大阪にいたときに東日本大震災が起きたんです。ニュースなどで天災のこわさを知って、こういうときに両親のそばにいてあげられたらなっていう思いがありました。きっかけとしては、震災も、両親の年齢的なことも、両方ですね。主人は仕事がどこでもできる執筆業なので、東京で両親と一緒に住むことを快諾してくれました。それで震災後のタイミングで、店を継ぐつもりで引っ越してきました。
——当時、ご両親はどんな反応で、どのようにお店に加わっていきましたか?
父は娘がそばにいてくれたらやっぱり嬉しいのかなと思いますし、母も父とずっと二人っきりだったので、孫を連れていくのもあって喜んでいましたね。でも、「継ぐ」なんて父には言えなかったです。昼が母、夜が父のお店なので、私は母の手伝いをするという形でやっていました。心の中で「いずれは継ぐ」という気持ちを持ちながら、父にしかできない仕事や、母にしかできない仕事を盗み見ながら少しずつ覚えていきました。
朝の仕込みは全部母がやっていました。それを手伝いながら、煮込みや、味噌汁や、刺身を作ったり、チキンカツなど1日分を全部仕込みます。父は、うちのお店の海老クリームフライを作れる唯一の人だったのですが、私が覚えたいって言って教えてもらったりしました。分量も感覚的でしたが、子どものときから見ていたので、すっと入れました。でも父は、「俺が最後までやる。天ぷら揚げながら死にたい。」って言ってました(笑)。
——きさらぎ亭があったビルの老朽化により立ち退きが決まり、2017年にクラウドファンディングを実施しました。どんな思いで、取り組まれたのでしょうか。
2015年に桜新町に戻り、その2年後に立ち退きの話が浮上しました。 継ぐ気で引っ越して来たのに、突然退去しないといけないことが決まり、もうびっくりしましたね。親はもうやめようかと言い出して。続けるのか、追い出されるけどどうするのか、毎夜家族会議を開いて。嫌な時期でした。

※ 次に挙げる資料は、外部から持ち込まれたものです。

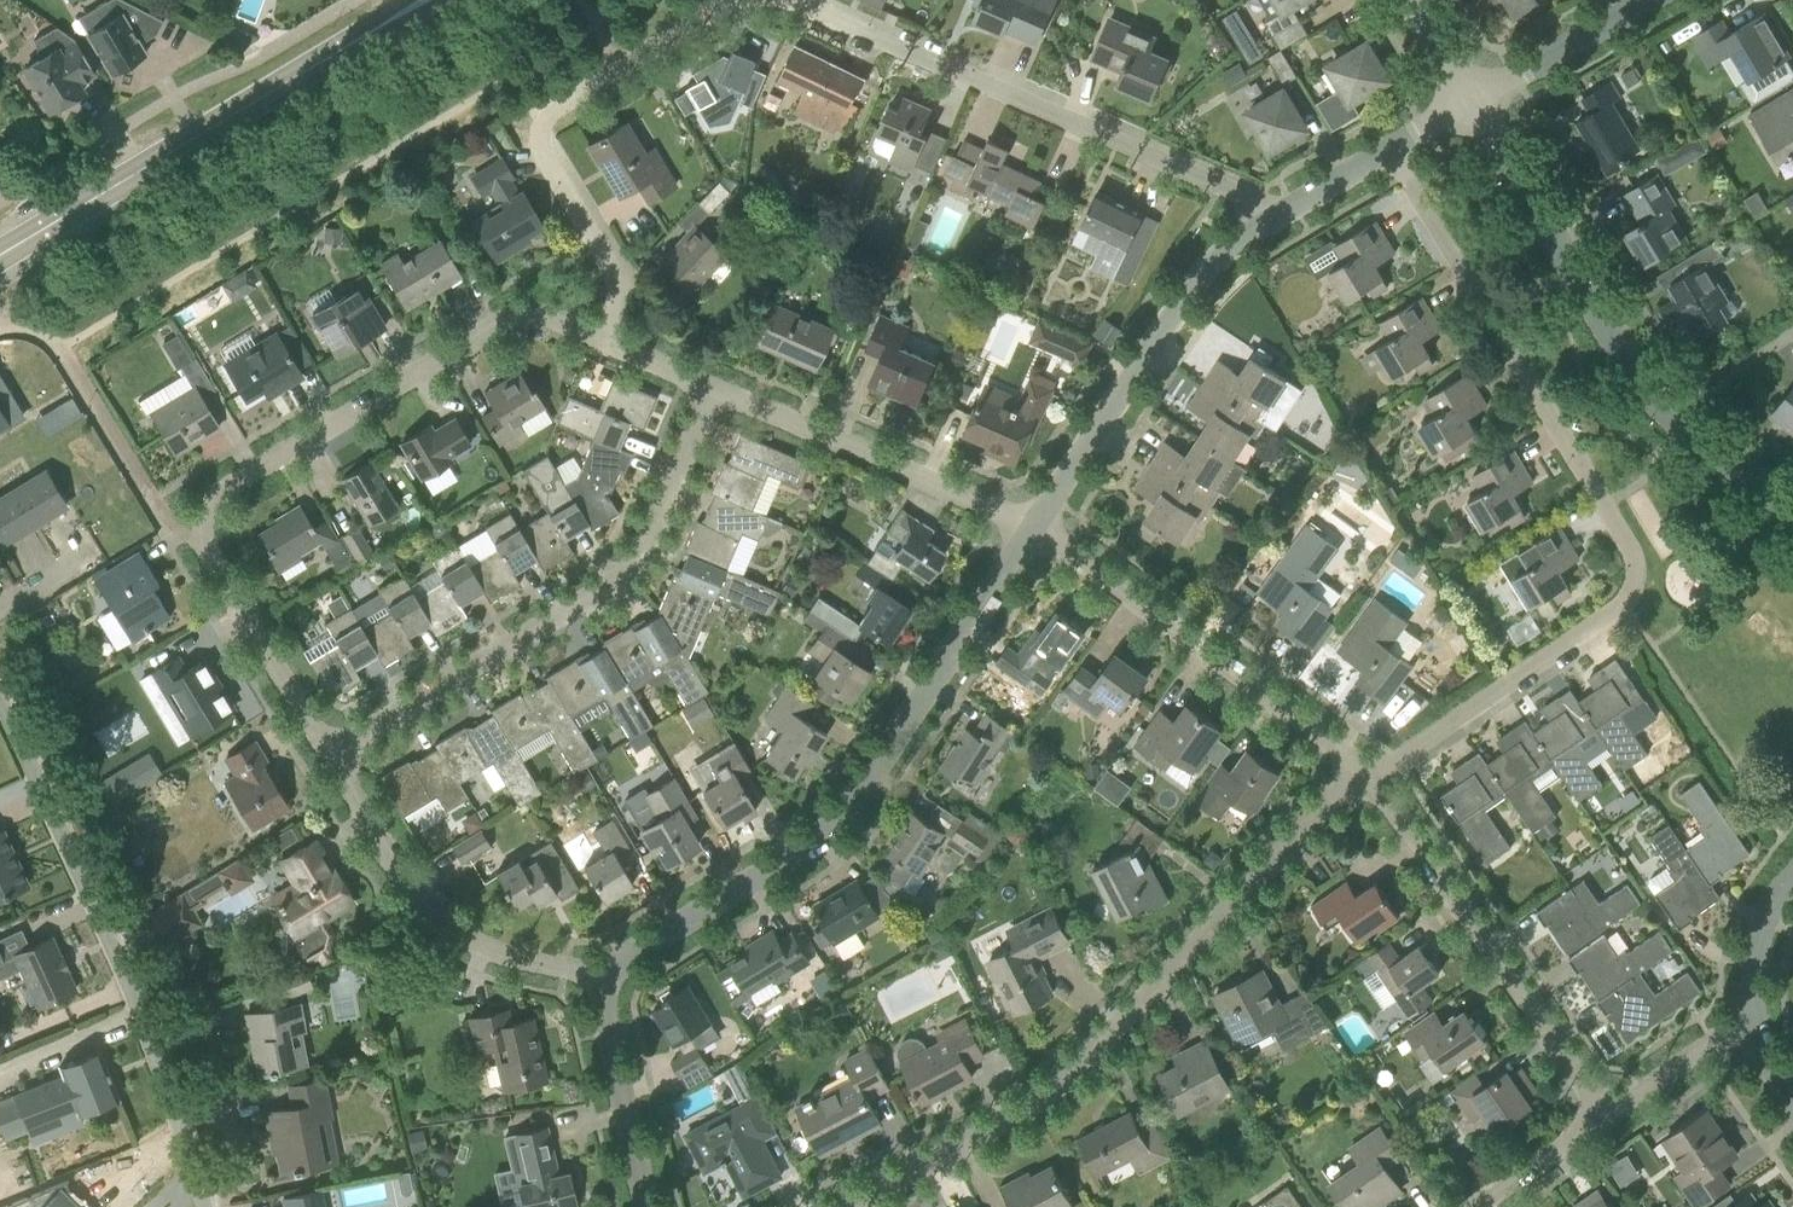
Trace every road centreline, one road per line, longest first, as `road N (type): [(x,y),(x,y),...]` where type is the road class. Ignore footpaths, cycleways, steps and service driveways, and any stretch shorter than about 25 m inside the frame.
road 1 (residential): [(1372,775),(1631,599),(1636,562),(1390,151)]
road 2 (residential): [(602,339),(524,309),(212,498),(200,540),(331,755)]
road 3 (residential): [(842,1206),(1053,1095),(1328,805),(1372,775)]
road 4 (residential): [(599,980),(828,835),(1035,527)]
road 5 (residential): [(331,755),(626,574),(712,390)]
road 6 (residential): [(1285,211),(786,0)]
road 7 (unclassified): [(200,1206),(154,1048),(0,708)]
road 8 (residential): [(1792,514),(1649,400),(1472,104)]
road 9 (residential): [(770,0),(728,4),(544,115),(537,142),(615,270),(619,292),(602,339)]
road 10 (tertiary): [(0,256),(428,0)]
road 11 (residential): [(1372,775),(1035,527)]
road 12 (residential): [(1605,1116),(1372,775)]
road 13 (residential): [(1035,527),(1205,267),(1285,211)]
road 14 (residential): [(331,755),(425,911),(459,939),(599,980)]
road 15 (residential): [(1035,527),(712,390)]
road 16 (residential): [(649,1206),(599,980)]
road 17 (residential): [(1472,104),(1652,0)]
road 18 (residential): [(1605,1116),(1755,1015)]
road 19 (residential): [(1473,1206),(1605,1116)]
road 20 (residential): [(1755,1015),(1751,963),(1767,911),(1792,877)]
road 21 (residential): [(712,390),(602,339)]
road 22 (residential): [(1472,104),(1410,0)]
road 23 (residential): [(1285,211),(1390,151)]

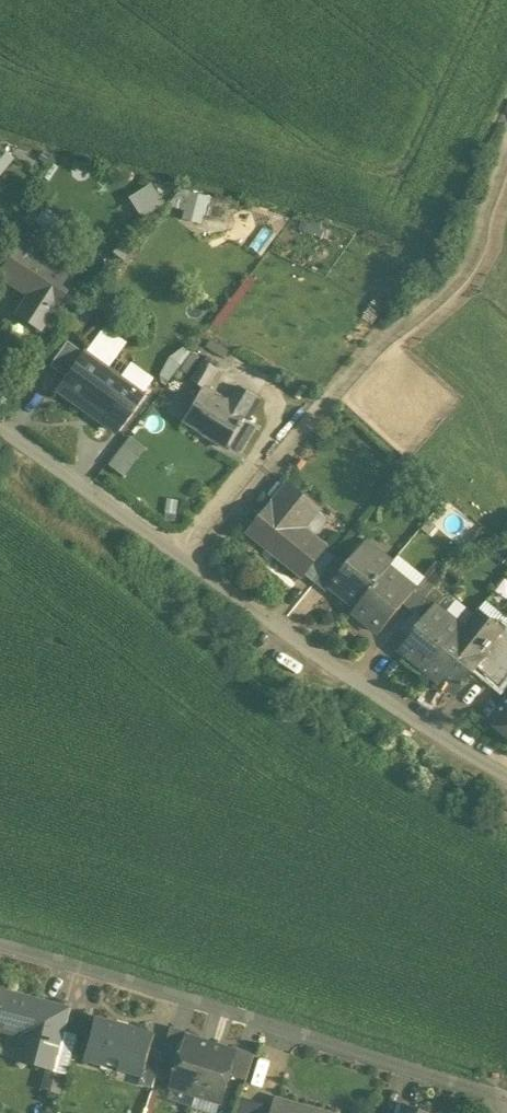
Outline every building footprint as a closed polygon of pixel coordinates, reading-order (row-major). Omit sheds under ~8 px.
[(12,158),(0,149),(0,172),(12,158)] [(58,162),(50,157),(41,172),(49,177),(58,162)] [(176,205),(187,209),(184,217),(204,224),(214,197),(183,186),(176,205)] [(161,205),(149,187),(131,199),(143,217),(161,205)] [(35,223),(21,243),(38,256),(39,254),(54,234),(35,223)] [(20,243),(0,271),(0,278),(28,296),(15,315),(33,326),(41,331),(66,292),(59,288),(69,273),(39,254),(38,256),(21,243),(20,243)] [(89,351),(112,366),(129,339),(105,325),(89,351)] [(84,357),(66,344),(48,369),(66,381),(84,357)] [(142,396),(85,355),(84,357),(66,381),(58,393),(115,434),(142,396)] [(147,391),(157,377),(134,360),(123,374),(147,391)] [(215,369),(202,361),(189,381),(202,389),(204,386),(215,369)] [(229,401),(204,386),(202,389),(182,422),(226,449),(228,446),(244,419),(225,407),(229,401)] [(225,407),(244,419),(257,398),(238,386),(229,401),(225,407)] [(256,426),(244,419),(228,446),(240,453),(256,426)] [(130,434),(110,463),(127,475),(148,445),(130,434)] [(320,509),(289,485),(250,532),(303,575),(304,573),(325,548),(326,546),(304,528),(320,509)] [(347,566),(332,584),(333,585),(357,605),(390,567),(389,566),(392,563),(366,541),(347,566)] [(325,548),(304,573),(316,583),(336,557),(325,548)] [(336,557),(316,583),(327,592),(333,585),(332,584),(347,566),(336,557)] [(448,572),(434,561),(422,575),(436,586),(448,572)] [(390,567),(357,605),(352,611),(354,612),(376,630),(401,601),(413,586),(390,567)] [(413,586),(401,601),(415,613),(436,586),(422,575),(413,586)] [(436,586),(415,613),(426,622),(437,608),(438,608),(448,596),(436,586)] [(426,622),(403,650),(429,671),(464,629),(438,608),(437,608),(426,622)] [(476,614),(464,629),(465,630),(490,650),(477,667),(482,670),(496,652),(506,661),(506,629),(502,635),(476,614)] [(464,629),(429,671),(456,693),(477,667),(490,650),(465,630),(464,629)] [(482,670),(501,686),(506,679),(506,661),(496,652),(482,670)] [(490,721),(506,735),(506,700),(490,721)] [(3,994),(0,1004),(0,1031),(19,1036),(13,1058),(49,1068),(59,1032),(65,1011),(47,1006),(3,994)] [(154,1034),(96,1019),(96,1018),(95,1017),(83,1058),(85,1059),(85,1058),(119,1067),(120,1064),(145,1070),(150,1053),(156,1034),(155,1033),(154,1034)] [(190,1032),(173,1026),(164,1053),(181,1059),(188,1036),(189,1036),(190,1032)] [(76,1037),(59,1032),(49,1068),(66,1073),(76,1037)] [(181,1059),(172,1086),(198,1094),(213,1044),(189,1036),(188,1036),(181,1059)] [(238,1052),(213,1044),(198,1094),(223,1102),(231,1075),(239,1052),(238,1052)] [(256,1053),(239,1048),(238,1052),(239,1052),(231,1075),(248,1081),(256,1053)] [(164,1056),(150,1053),(145,1070),(141,1084),(154,1087),(164,1056)] [(243,1097),(238,1112),(260,1112),(263,1103),(243,1097)] [(278,1107),(276,1112),(324,1112),(280,1100),(278,1107)] [(263,1103),(260,1112),(276,1112),(278,1107),(263,1103)] [(406,1104),(403,1112),(432,1112),(406,1104)]
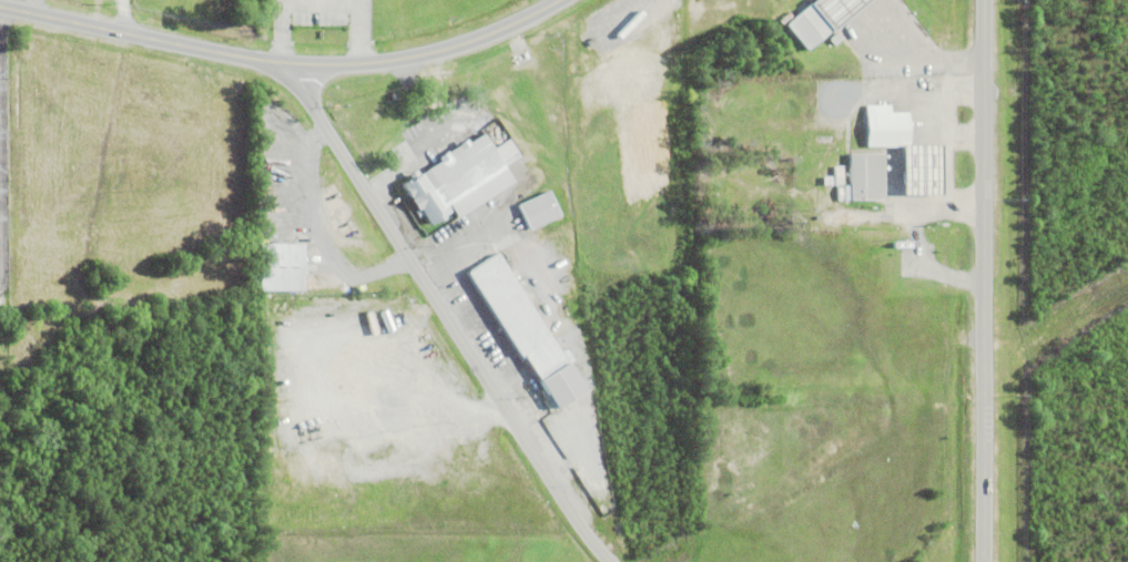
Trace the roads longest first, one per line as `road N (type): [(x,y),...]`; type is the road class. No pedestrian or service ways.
road 1 (residential): [(613,561),(286,60)]
road 2 (secondary): [(562,0),(479,39),(352,63),(138,41),(0,6)]
road 3 (secondary): [(986,0),(986,561)]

クラウドファンディングという形は主人のアイデアでした。クラウドファンディングがまだ今ほど話題になっていない頃で、私も知らないし、両親ももちろん何のこっちゃわからない。みんなに助けてもらうんだよって説明しても、そんなの誰もお金なんかくれるわけないって信じてなかったです。
クラウドファンディングは通常、面接や審査とかいろいろあるらしいんですけど、たまたま担当した方が、きさらぎ亭のお客さんで、うちのことを知ってくださっていたんです。これは急がないといけない、といろいろ協力してくださって、通常より短い時間で始めることができました。出会いが良かったんだと感じています。
やってみたら、かつてうちでアルバイトをしていた社会人の方や、地元の方などみんなが助けてくれて、目標金額も1週間で達成したんです 。すごかったんですよ。すごくお店が愛されてるんだっていうのを実感しました。
——そこから物件探しや継続に向けて動き出したのですね。
こんなにみんなに求められてるのだからやろうよ、って父に言って、物件を探し始めました。資金面は主人が調達を考え、私は物件探しなどに奔走しました。今の場所は「おっこんや」っていう広島焼きのお店でした。ちょうど物件が空く時期だったみたいで、その情報を聞いてすぐに動きました。
新しいお店は、前の店の半分くらいの大きさなので、両親には「こんなちっちゃい店」と言われました。でも父がなるべく前のお店と同じ感覚で動けるように、コの字だったカウンターはUの字くらいにしました。通常はそこまで広くとらないと指摘された厨房も、前のお店と同様にお店の半分くらいの面積を占めるようにして、フライヤーや、調理器具、食材の配置、動線は変えずに設計しました。